2. Input current period earnings by entering gross wages, salary, overtime, bonuses, or commissions. The form will display this period's total gross pay prominently.
3. Record all pre-tax deductions that reduce taxable income before withholding calculations, including health insurance premiums, traditional 401(k) contributions, flexible spending accounts, and commuter benefits.
4. The form auto-calculates federal income tax withholding using IRS Publication 15-T tables based on the W-4 data you provided, FICA taxes at current rates (Social Security 6.2 percent up to wage base, Medicare 1.45 percent), and Pennsylvania state income tax at the flat 3.07 percent rate with local Earned Income Tax if applicable to the work location.
5. Enter any post-tax deductions such as Roth retirement contributions, wage garnishments, charitable contributions, or loan repayments that come out after tax withholding.
6. Add employer-paid contributions including retirement plan matching, employer health insurance portion, and other fringe benefits to show total compensation package.
7. Review the auto-calculated net pay figure, which equals gross pay minus all pre-tax deductions, tax withholdings, and post-tax deductions. This is the actual check or direct deposit amount.

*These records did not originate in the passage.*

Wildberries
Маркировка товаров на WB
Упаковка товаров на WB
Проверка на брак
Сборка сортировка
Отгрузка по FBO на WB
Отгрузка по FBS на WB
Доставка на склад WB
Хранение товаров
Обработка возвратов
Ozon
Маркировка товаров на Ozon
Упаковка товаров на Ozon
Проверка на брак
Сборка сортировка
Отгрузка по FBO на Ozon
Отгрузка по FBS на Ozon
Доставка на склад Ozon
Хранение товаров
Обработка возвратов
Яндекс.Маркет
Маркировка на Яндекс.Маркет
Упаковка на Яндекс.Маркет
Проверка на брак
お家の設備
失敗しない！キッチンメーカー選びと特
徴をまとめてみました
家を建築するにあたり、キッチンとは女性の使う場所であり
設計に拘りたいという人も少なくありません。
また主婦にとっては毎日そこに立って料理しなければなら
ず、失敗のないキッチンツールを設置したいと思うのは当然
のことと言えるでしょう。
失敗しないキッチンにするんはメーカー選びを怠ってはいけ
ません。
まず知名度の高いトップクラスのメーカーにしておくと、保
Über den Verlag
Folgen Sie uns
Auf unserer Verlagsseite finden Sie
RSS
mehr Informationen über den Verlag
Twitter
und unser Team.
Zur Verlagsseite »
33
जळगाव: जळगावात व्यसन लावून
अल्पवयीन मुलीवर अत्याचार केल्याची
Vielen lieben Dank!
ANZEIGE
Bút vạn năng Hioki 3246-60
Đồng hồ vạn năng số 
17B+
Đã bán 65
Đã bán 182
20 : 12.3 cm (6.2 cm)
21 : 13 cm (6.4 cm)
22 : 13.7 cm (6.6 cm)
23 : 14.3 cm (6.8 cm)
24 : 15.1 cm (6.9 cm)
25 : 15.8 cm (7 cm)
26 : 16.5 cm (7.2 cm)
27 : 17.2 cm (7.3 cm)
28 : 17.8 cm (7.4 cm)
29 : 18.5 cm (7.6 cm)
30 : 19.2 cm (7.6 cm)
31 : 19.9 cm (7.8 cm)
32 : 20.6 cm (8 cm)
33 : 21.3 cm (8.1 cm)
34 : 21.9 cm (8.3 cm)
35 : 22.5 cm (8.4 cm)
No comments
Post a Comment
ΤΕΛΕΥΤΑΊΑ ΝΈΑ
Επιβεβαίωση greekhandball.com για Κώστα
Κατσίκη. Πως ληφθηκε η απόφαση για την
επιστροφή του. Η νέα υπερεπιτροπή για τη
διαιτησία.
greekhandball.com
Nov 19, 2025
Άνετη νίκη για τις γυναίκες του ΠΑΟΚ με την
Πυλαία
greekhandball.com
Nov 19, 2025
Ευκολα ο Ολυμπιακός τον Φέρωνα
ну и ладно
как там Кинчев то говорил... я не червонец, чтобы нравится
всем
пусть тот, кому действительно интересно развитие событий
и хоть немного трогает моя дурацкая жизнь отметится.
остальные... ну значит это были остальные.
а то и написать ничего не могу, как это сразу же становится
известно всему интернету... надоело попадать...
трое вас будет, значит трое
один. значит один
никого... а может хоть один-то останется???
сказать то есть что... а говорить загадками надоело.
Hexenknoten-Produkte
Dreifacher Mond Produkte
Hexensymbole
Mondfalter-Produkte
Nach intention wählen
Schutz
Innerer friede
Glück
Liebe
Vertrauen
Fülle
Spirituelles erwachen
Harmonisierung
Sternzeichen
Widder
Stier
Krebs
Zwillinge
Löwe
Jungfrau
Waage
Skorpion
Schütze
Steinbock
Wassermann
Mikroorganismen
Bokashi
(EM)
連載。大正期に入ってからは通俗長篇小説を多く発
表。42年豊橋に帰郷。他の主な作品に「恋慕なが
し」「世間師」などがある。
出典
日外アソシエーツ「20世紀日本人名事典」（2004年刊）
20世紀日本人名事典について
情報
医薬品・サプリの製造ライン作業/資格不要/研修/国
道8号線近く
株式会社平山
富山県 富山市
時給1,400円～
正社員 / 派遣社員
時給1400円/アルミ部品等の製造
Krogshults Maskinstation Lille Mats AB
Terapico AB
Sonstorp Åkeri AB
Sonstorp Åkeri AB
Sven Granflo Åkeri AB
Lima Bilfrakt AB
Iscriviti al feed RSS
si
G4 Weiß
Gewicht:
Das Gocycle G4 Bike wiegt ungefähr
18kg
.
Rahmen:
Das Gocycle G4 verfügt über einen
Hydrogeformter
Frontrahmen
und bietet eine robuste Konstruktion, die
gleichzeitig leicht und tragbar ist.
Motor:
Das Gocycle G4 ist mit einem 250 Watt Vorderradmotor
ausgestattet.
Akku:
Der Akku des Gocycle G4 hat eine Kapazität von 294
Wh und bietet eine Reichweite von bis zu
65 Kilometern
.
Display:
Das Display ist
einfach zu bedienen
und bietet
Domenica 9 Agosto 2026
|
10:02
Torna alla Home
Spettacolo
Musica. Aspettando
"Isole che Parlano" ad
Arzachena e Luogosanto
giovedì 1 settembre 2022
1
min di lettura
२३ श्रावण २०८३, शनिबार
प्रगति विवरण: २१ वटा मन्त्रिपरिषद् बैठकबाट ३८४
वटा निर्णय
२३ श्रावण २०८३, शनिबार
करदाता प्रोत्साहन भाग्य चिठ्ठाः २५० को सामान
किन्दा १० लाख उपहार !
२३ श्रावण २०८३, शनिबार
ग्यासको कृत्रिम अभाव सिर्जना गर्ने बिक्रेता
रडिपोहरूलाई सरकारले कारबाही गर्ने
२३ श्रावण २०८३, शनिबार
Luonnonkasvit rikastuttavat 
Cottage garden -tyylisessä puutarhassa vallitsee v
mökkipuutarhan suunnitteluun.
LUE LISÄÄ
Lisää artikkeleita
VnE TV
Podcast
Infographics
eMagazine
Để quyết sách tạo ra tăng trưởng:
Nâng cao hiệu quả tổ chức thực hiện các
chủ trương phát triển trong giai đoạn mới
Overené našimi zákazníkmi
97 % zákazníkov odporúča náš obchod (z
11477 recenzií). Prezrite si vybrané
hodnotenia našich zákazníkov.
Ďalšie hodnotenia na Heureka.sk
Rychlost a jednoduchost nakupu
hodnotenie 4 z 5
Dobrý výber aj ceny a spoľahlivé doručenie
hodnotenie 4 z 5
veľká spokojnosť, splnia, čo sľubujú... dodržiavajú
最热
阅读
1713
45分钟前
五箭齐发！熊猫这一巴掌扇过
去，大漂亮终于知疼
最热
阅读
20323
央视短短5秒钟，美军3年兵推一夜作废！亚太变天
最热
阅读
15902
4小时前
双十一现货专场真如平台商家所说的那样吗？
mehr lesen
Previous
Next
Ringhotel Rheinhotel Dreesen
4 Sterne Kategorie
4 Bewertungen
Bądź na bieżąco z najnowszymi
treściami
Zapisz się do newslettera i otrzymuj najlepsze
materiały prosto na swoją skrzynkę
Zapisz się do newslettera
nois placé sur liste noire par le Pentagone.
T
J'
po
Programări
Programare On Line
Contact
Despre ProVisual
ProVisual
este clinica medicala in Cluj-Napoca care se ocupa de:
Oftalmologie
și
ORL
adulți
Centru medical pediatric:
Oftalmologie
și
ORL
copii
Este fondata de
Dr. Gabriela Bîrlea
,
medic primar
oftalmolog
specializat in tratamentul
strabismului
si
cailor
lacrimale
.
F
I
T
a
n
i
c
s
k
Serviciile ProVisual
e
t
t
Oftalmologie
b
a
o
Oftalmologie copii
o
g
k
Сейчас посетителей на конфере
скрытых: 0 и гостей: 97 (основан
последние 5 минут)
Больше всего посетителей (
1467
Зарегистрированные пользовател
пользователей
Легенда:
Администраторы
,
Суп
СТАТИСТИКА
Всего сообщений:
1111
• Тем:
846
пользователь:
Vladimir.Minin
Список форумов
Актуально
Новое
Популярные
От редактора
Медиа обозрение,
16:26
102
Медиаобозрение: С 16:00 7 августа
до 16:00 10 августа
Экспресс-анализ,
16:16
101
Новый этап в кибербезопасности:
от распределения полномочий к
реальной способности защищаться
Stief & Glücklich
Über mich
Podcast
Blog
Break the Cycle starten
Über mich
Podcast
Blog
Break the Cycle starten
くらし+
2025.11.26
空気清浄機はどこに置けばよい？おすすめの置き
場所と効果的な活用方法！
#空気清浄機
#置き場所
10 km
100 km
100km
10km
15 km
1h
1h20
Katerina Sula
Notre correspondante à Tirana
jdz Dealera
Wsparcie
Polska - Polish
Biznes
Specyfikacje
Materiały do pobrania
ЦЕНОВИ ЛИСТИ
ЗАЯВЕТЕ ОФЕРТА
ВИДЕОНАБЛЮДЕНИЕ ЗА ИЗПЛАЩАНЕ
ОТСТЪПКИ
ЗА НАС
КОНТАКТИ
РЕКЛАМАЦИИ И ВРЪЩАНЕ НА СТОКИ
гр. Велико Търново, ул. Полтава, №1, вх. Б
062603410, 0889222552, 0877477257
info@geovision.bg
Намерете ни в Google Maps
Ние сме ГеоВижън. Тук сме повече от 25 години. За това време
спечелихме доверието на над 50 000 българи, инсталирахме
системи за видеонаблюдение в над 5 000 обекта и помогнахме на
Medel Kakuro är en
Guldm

8. Verify all year-to-date columns populate correctly by adding current period amounts to prior YTD totals for gross pay, each tax, each deduction, and net pay.
9. Upload your business logo and ensure company name, address, and federal Employer Identification Number appear correctly before generating the final pay stub.
What lenders look for
- Underwriters compare gross pay across multiple stubs checking for consistency and match YTD figures to tax returns, so never round or estimate YTD totals; they must reconcile mathematically from period to period.
- Pennsylvania requires local Earned Income Tax withholding in most municipalities; missing this jurisdiction-specific tax signals the stub may not be authentic or compliant.
- Banks reject stubs with generic formatting, missing employer EIN, or tax withholdings that do not match current IRS and state tables, so use the auto-calculation features rather than manual entry.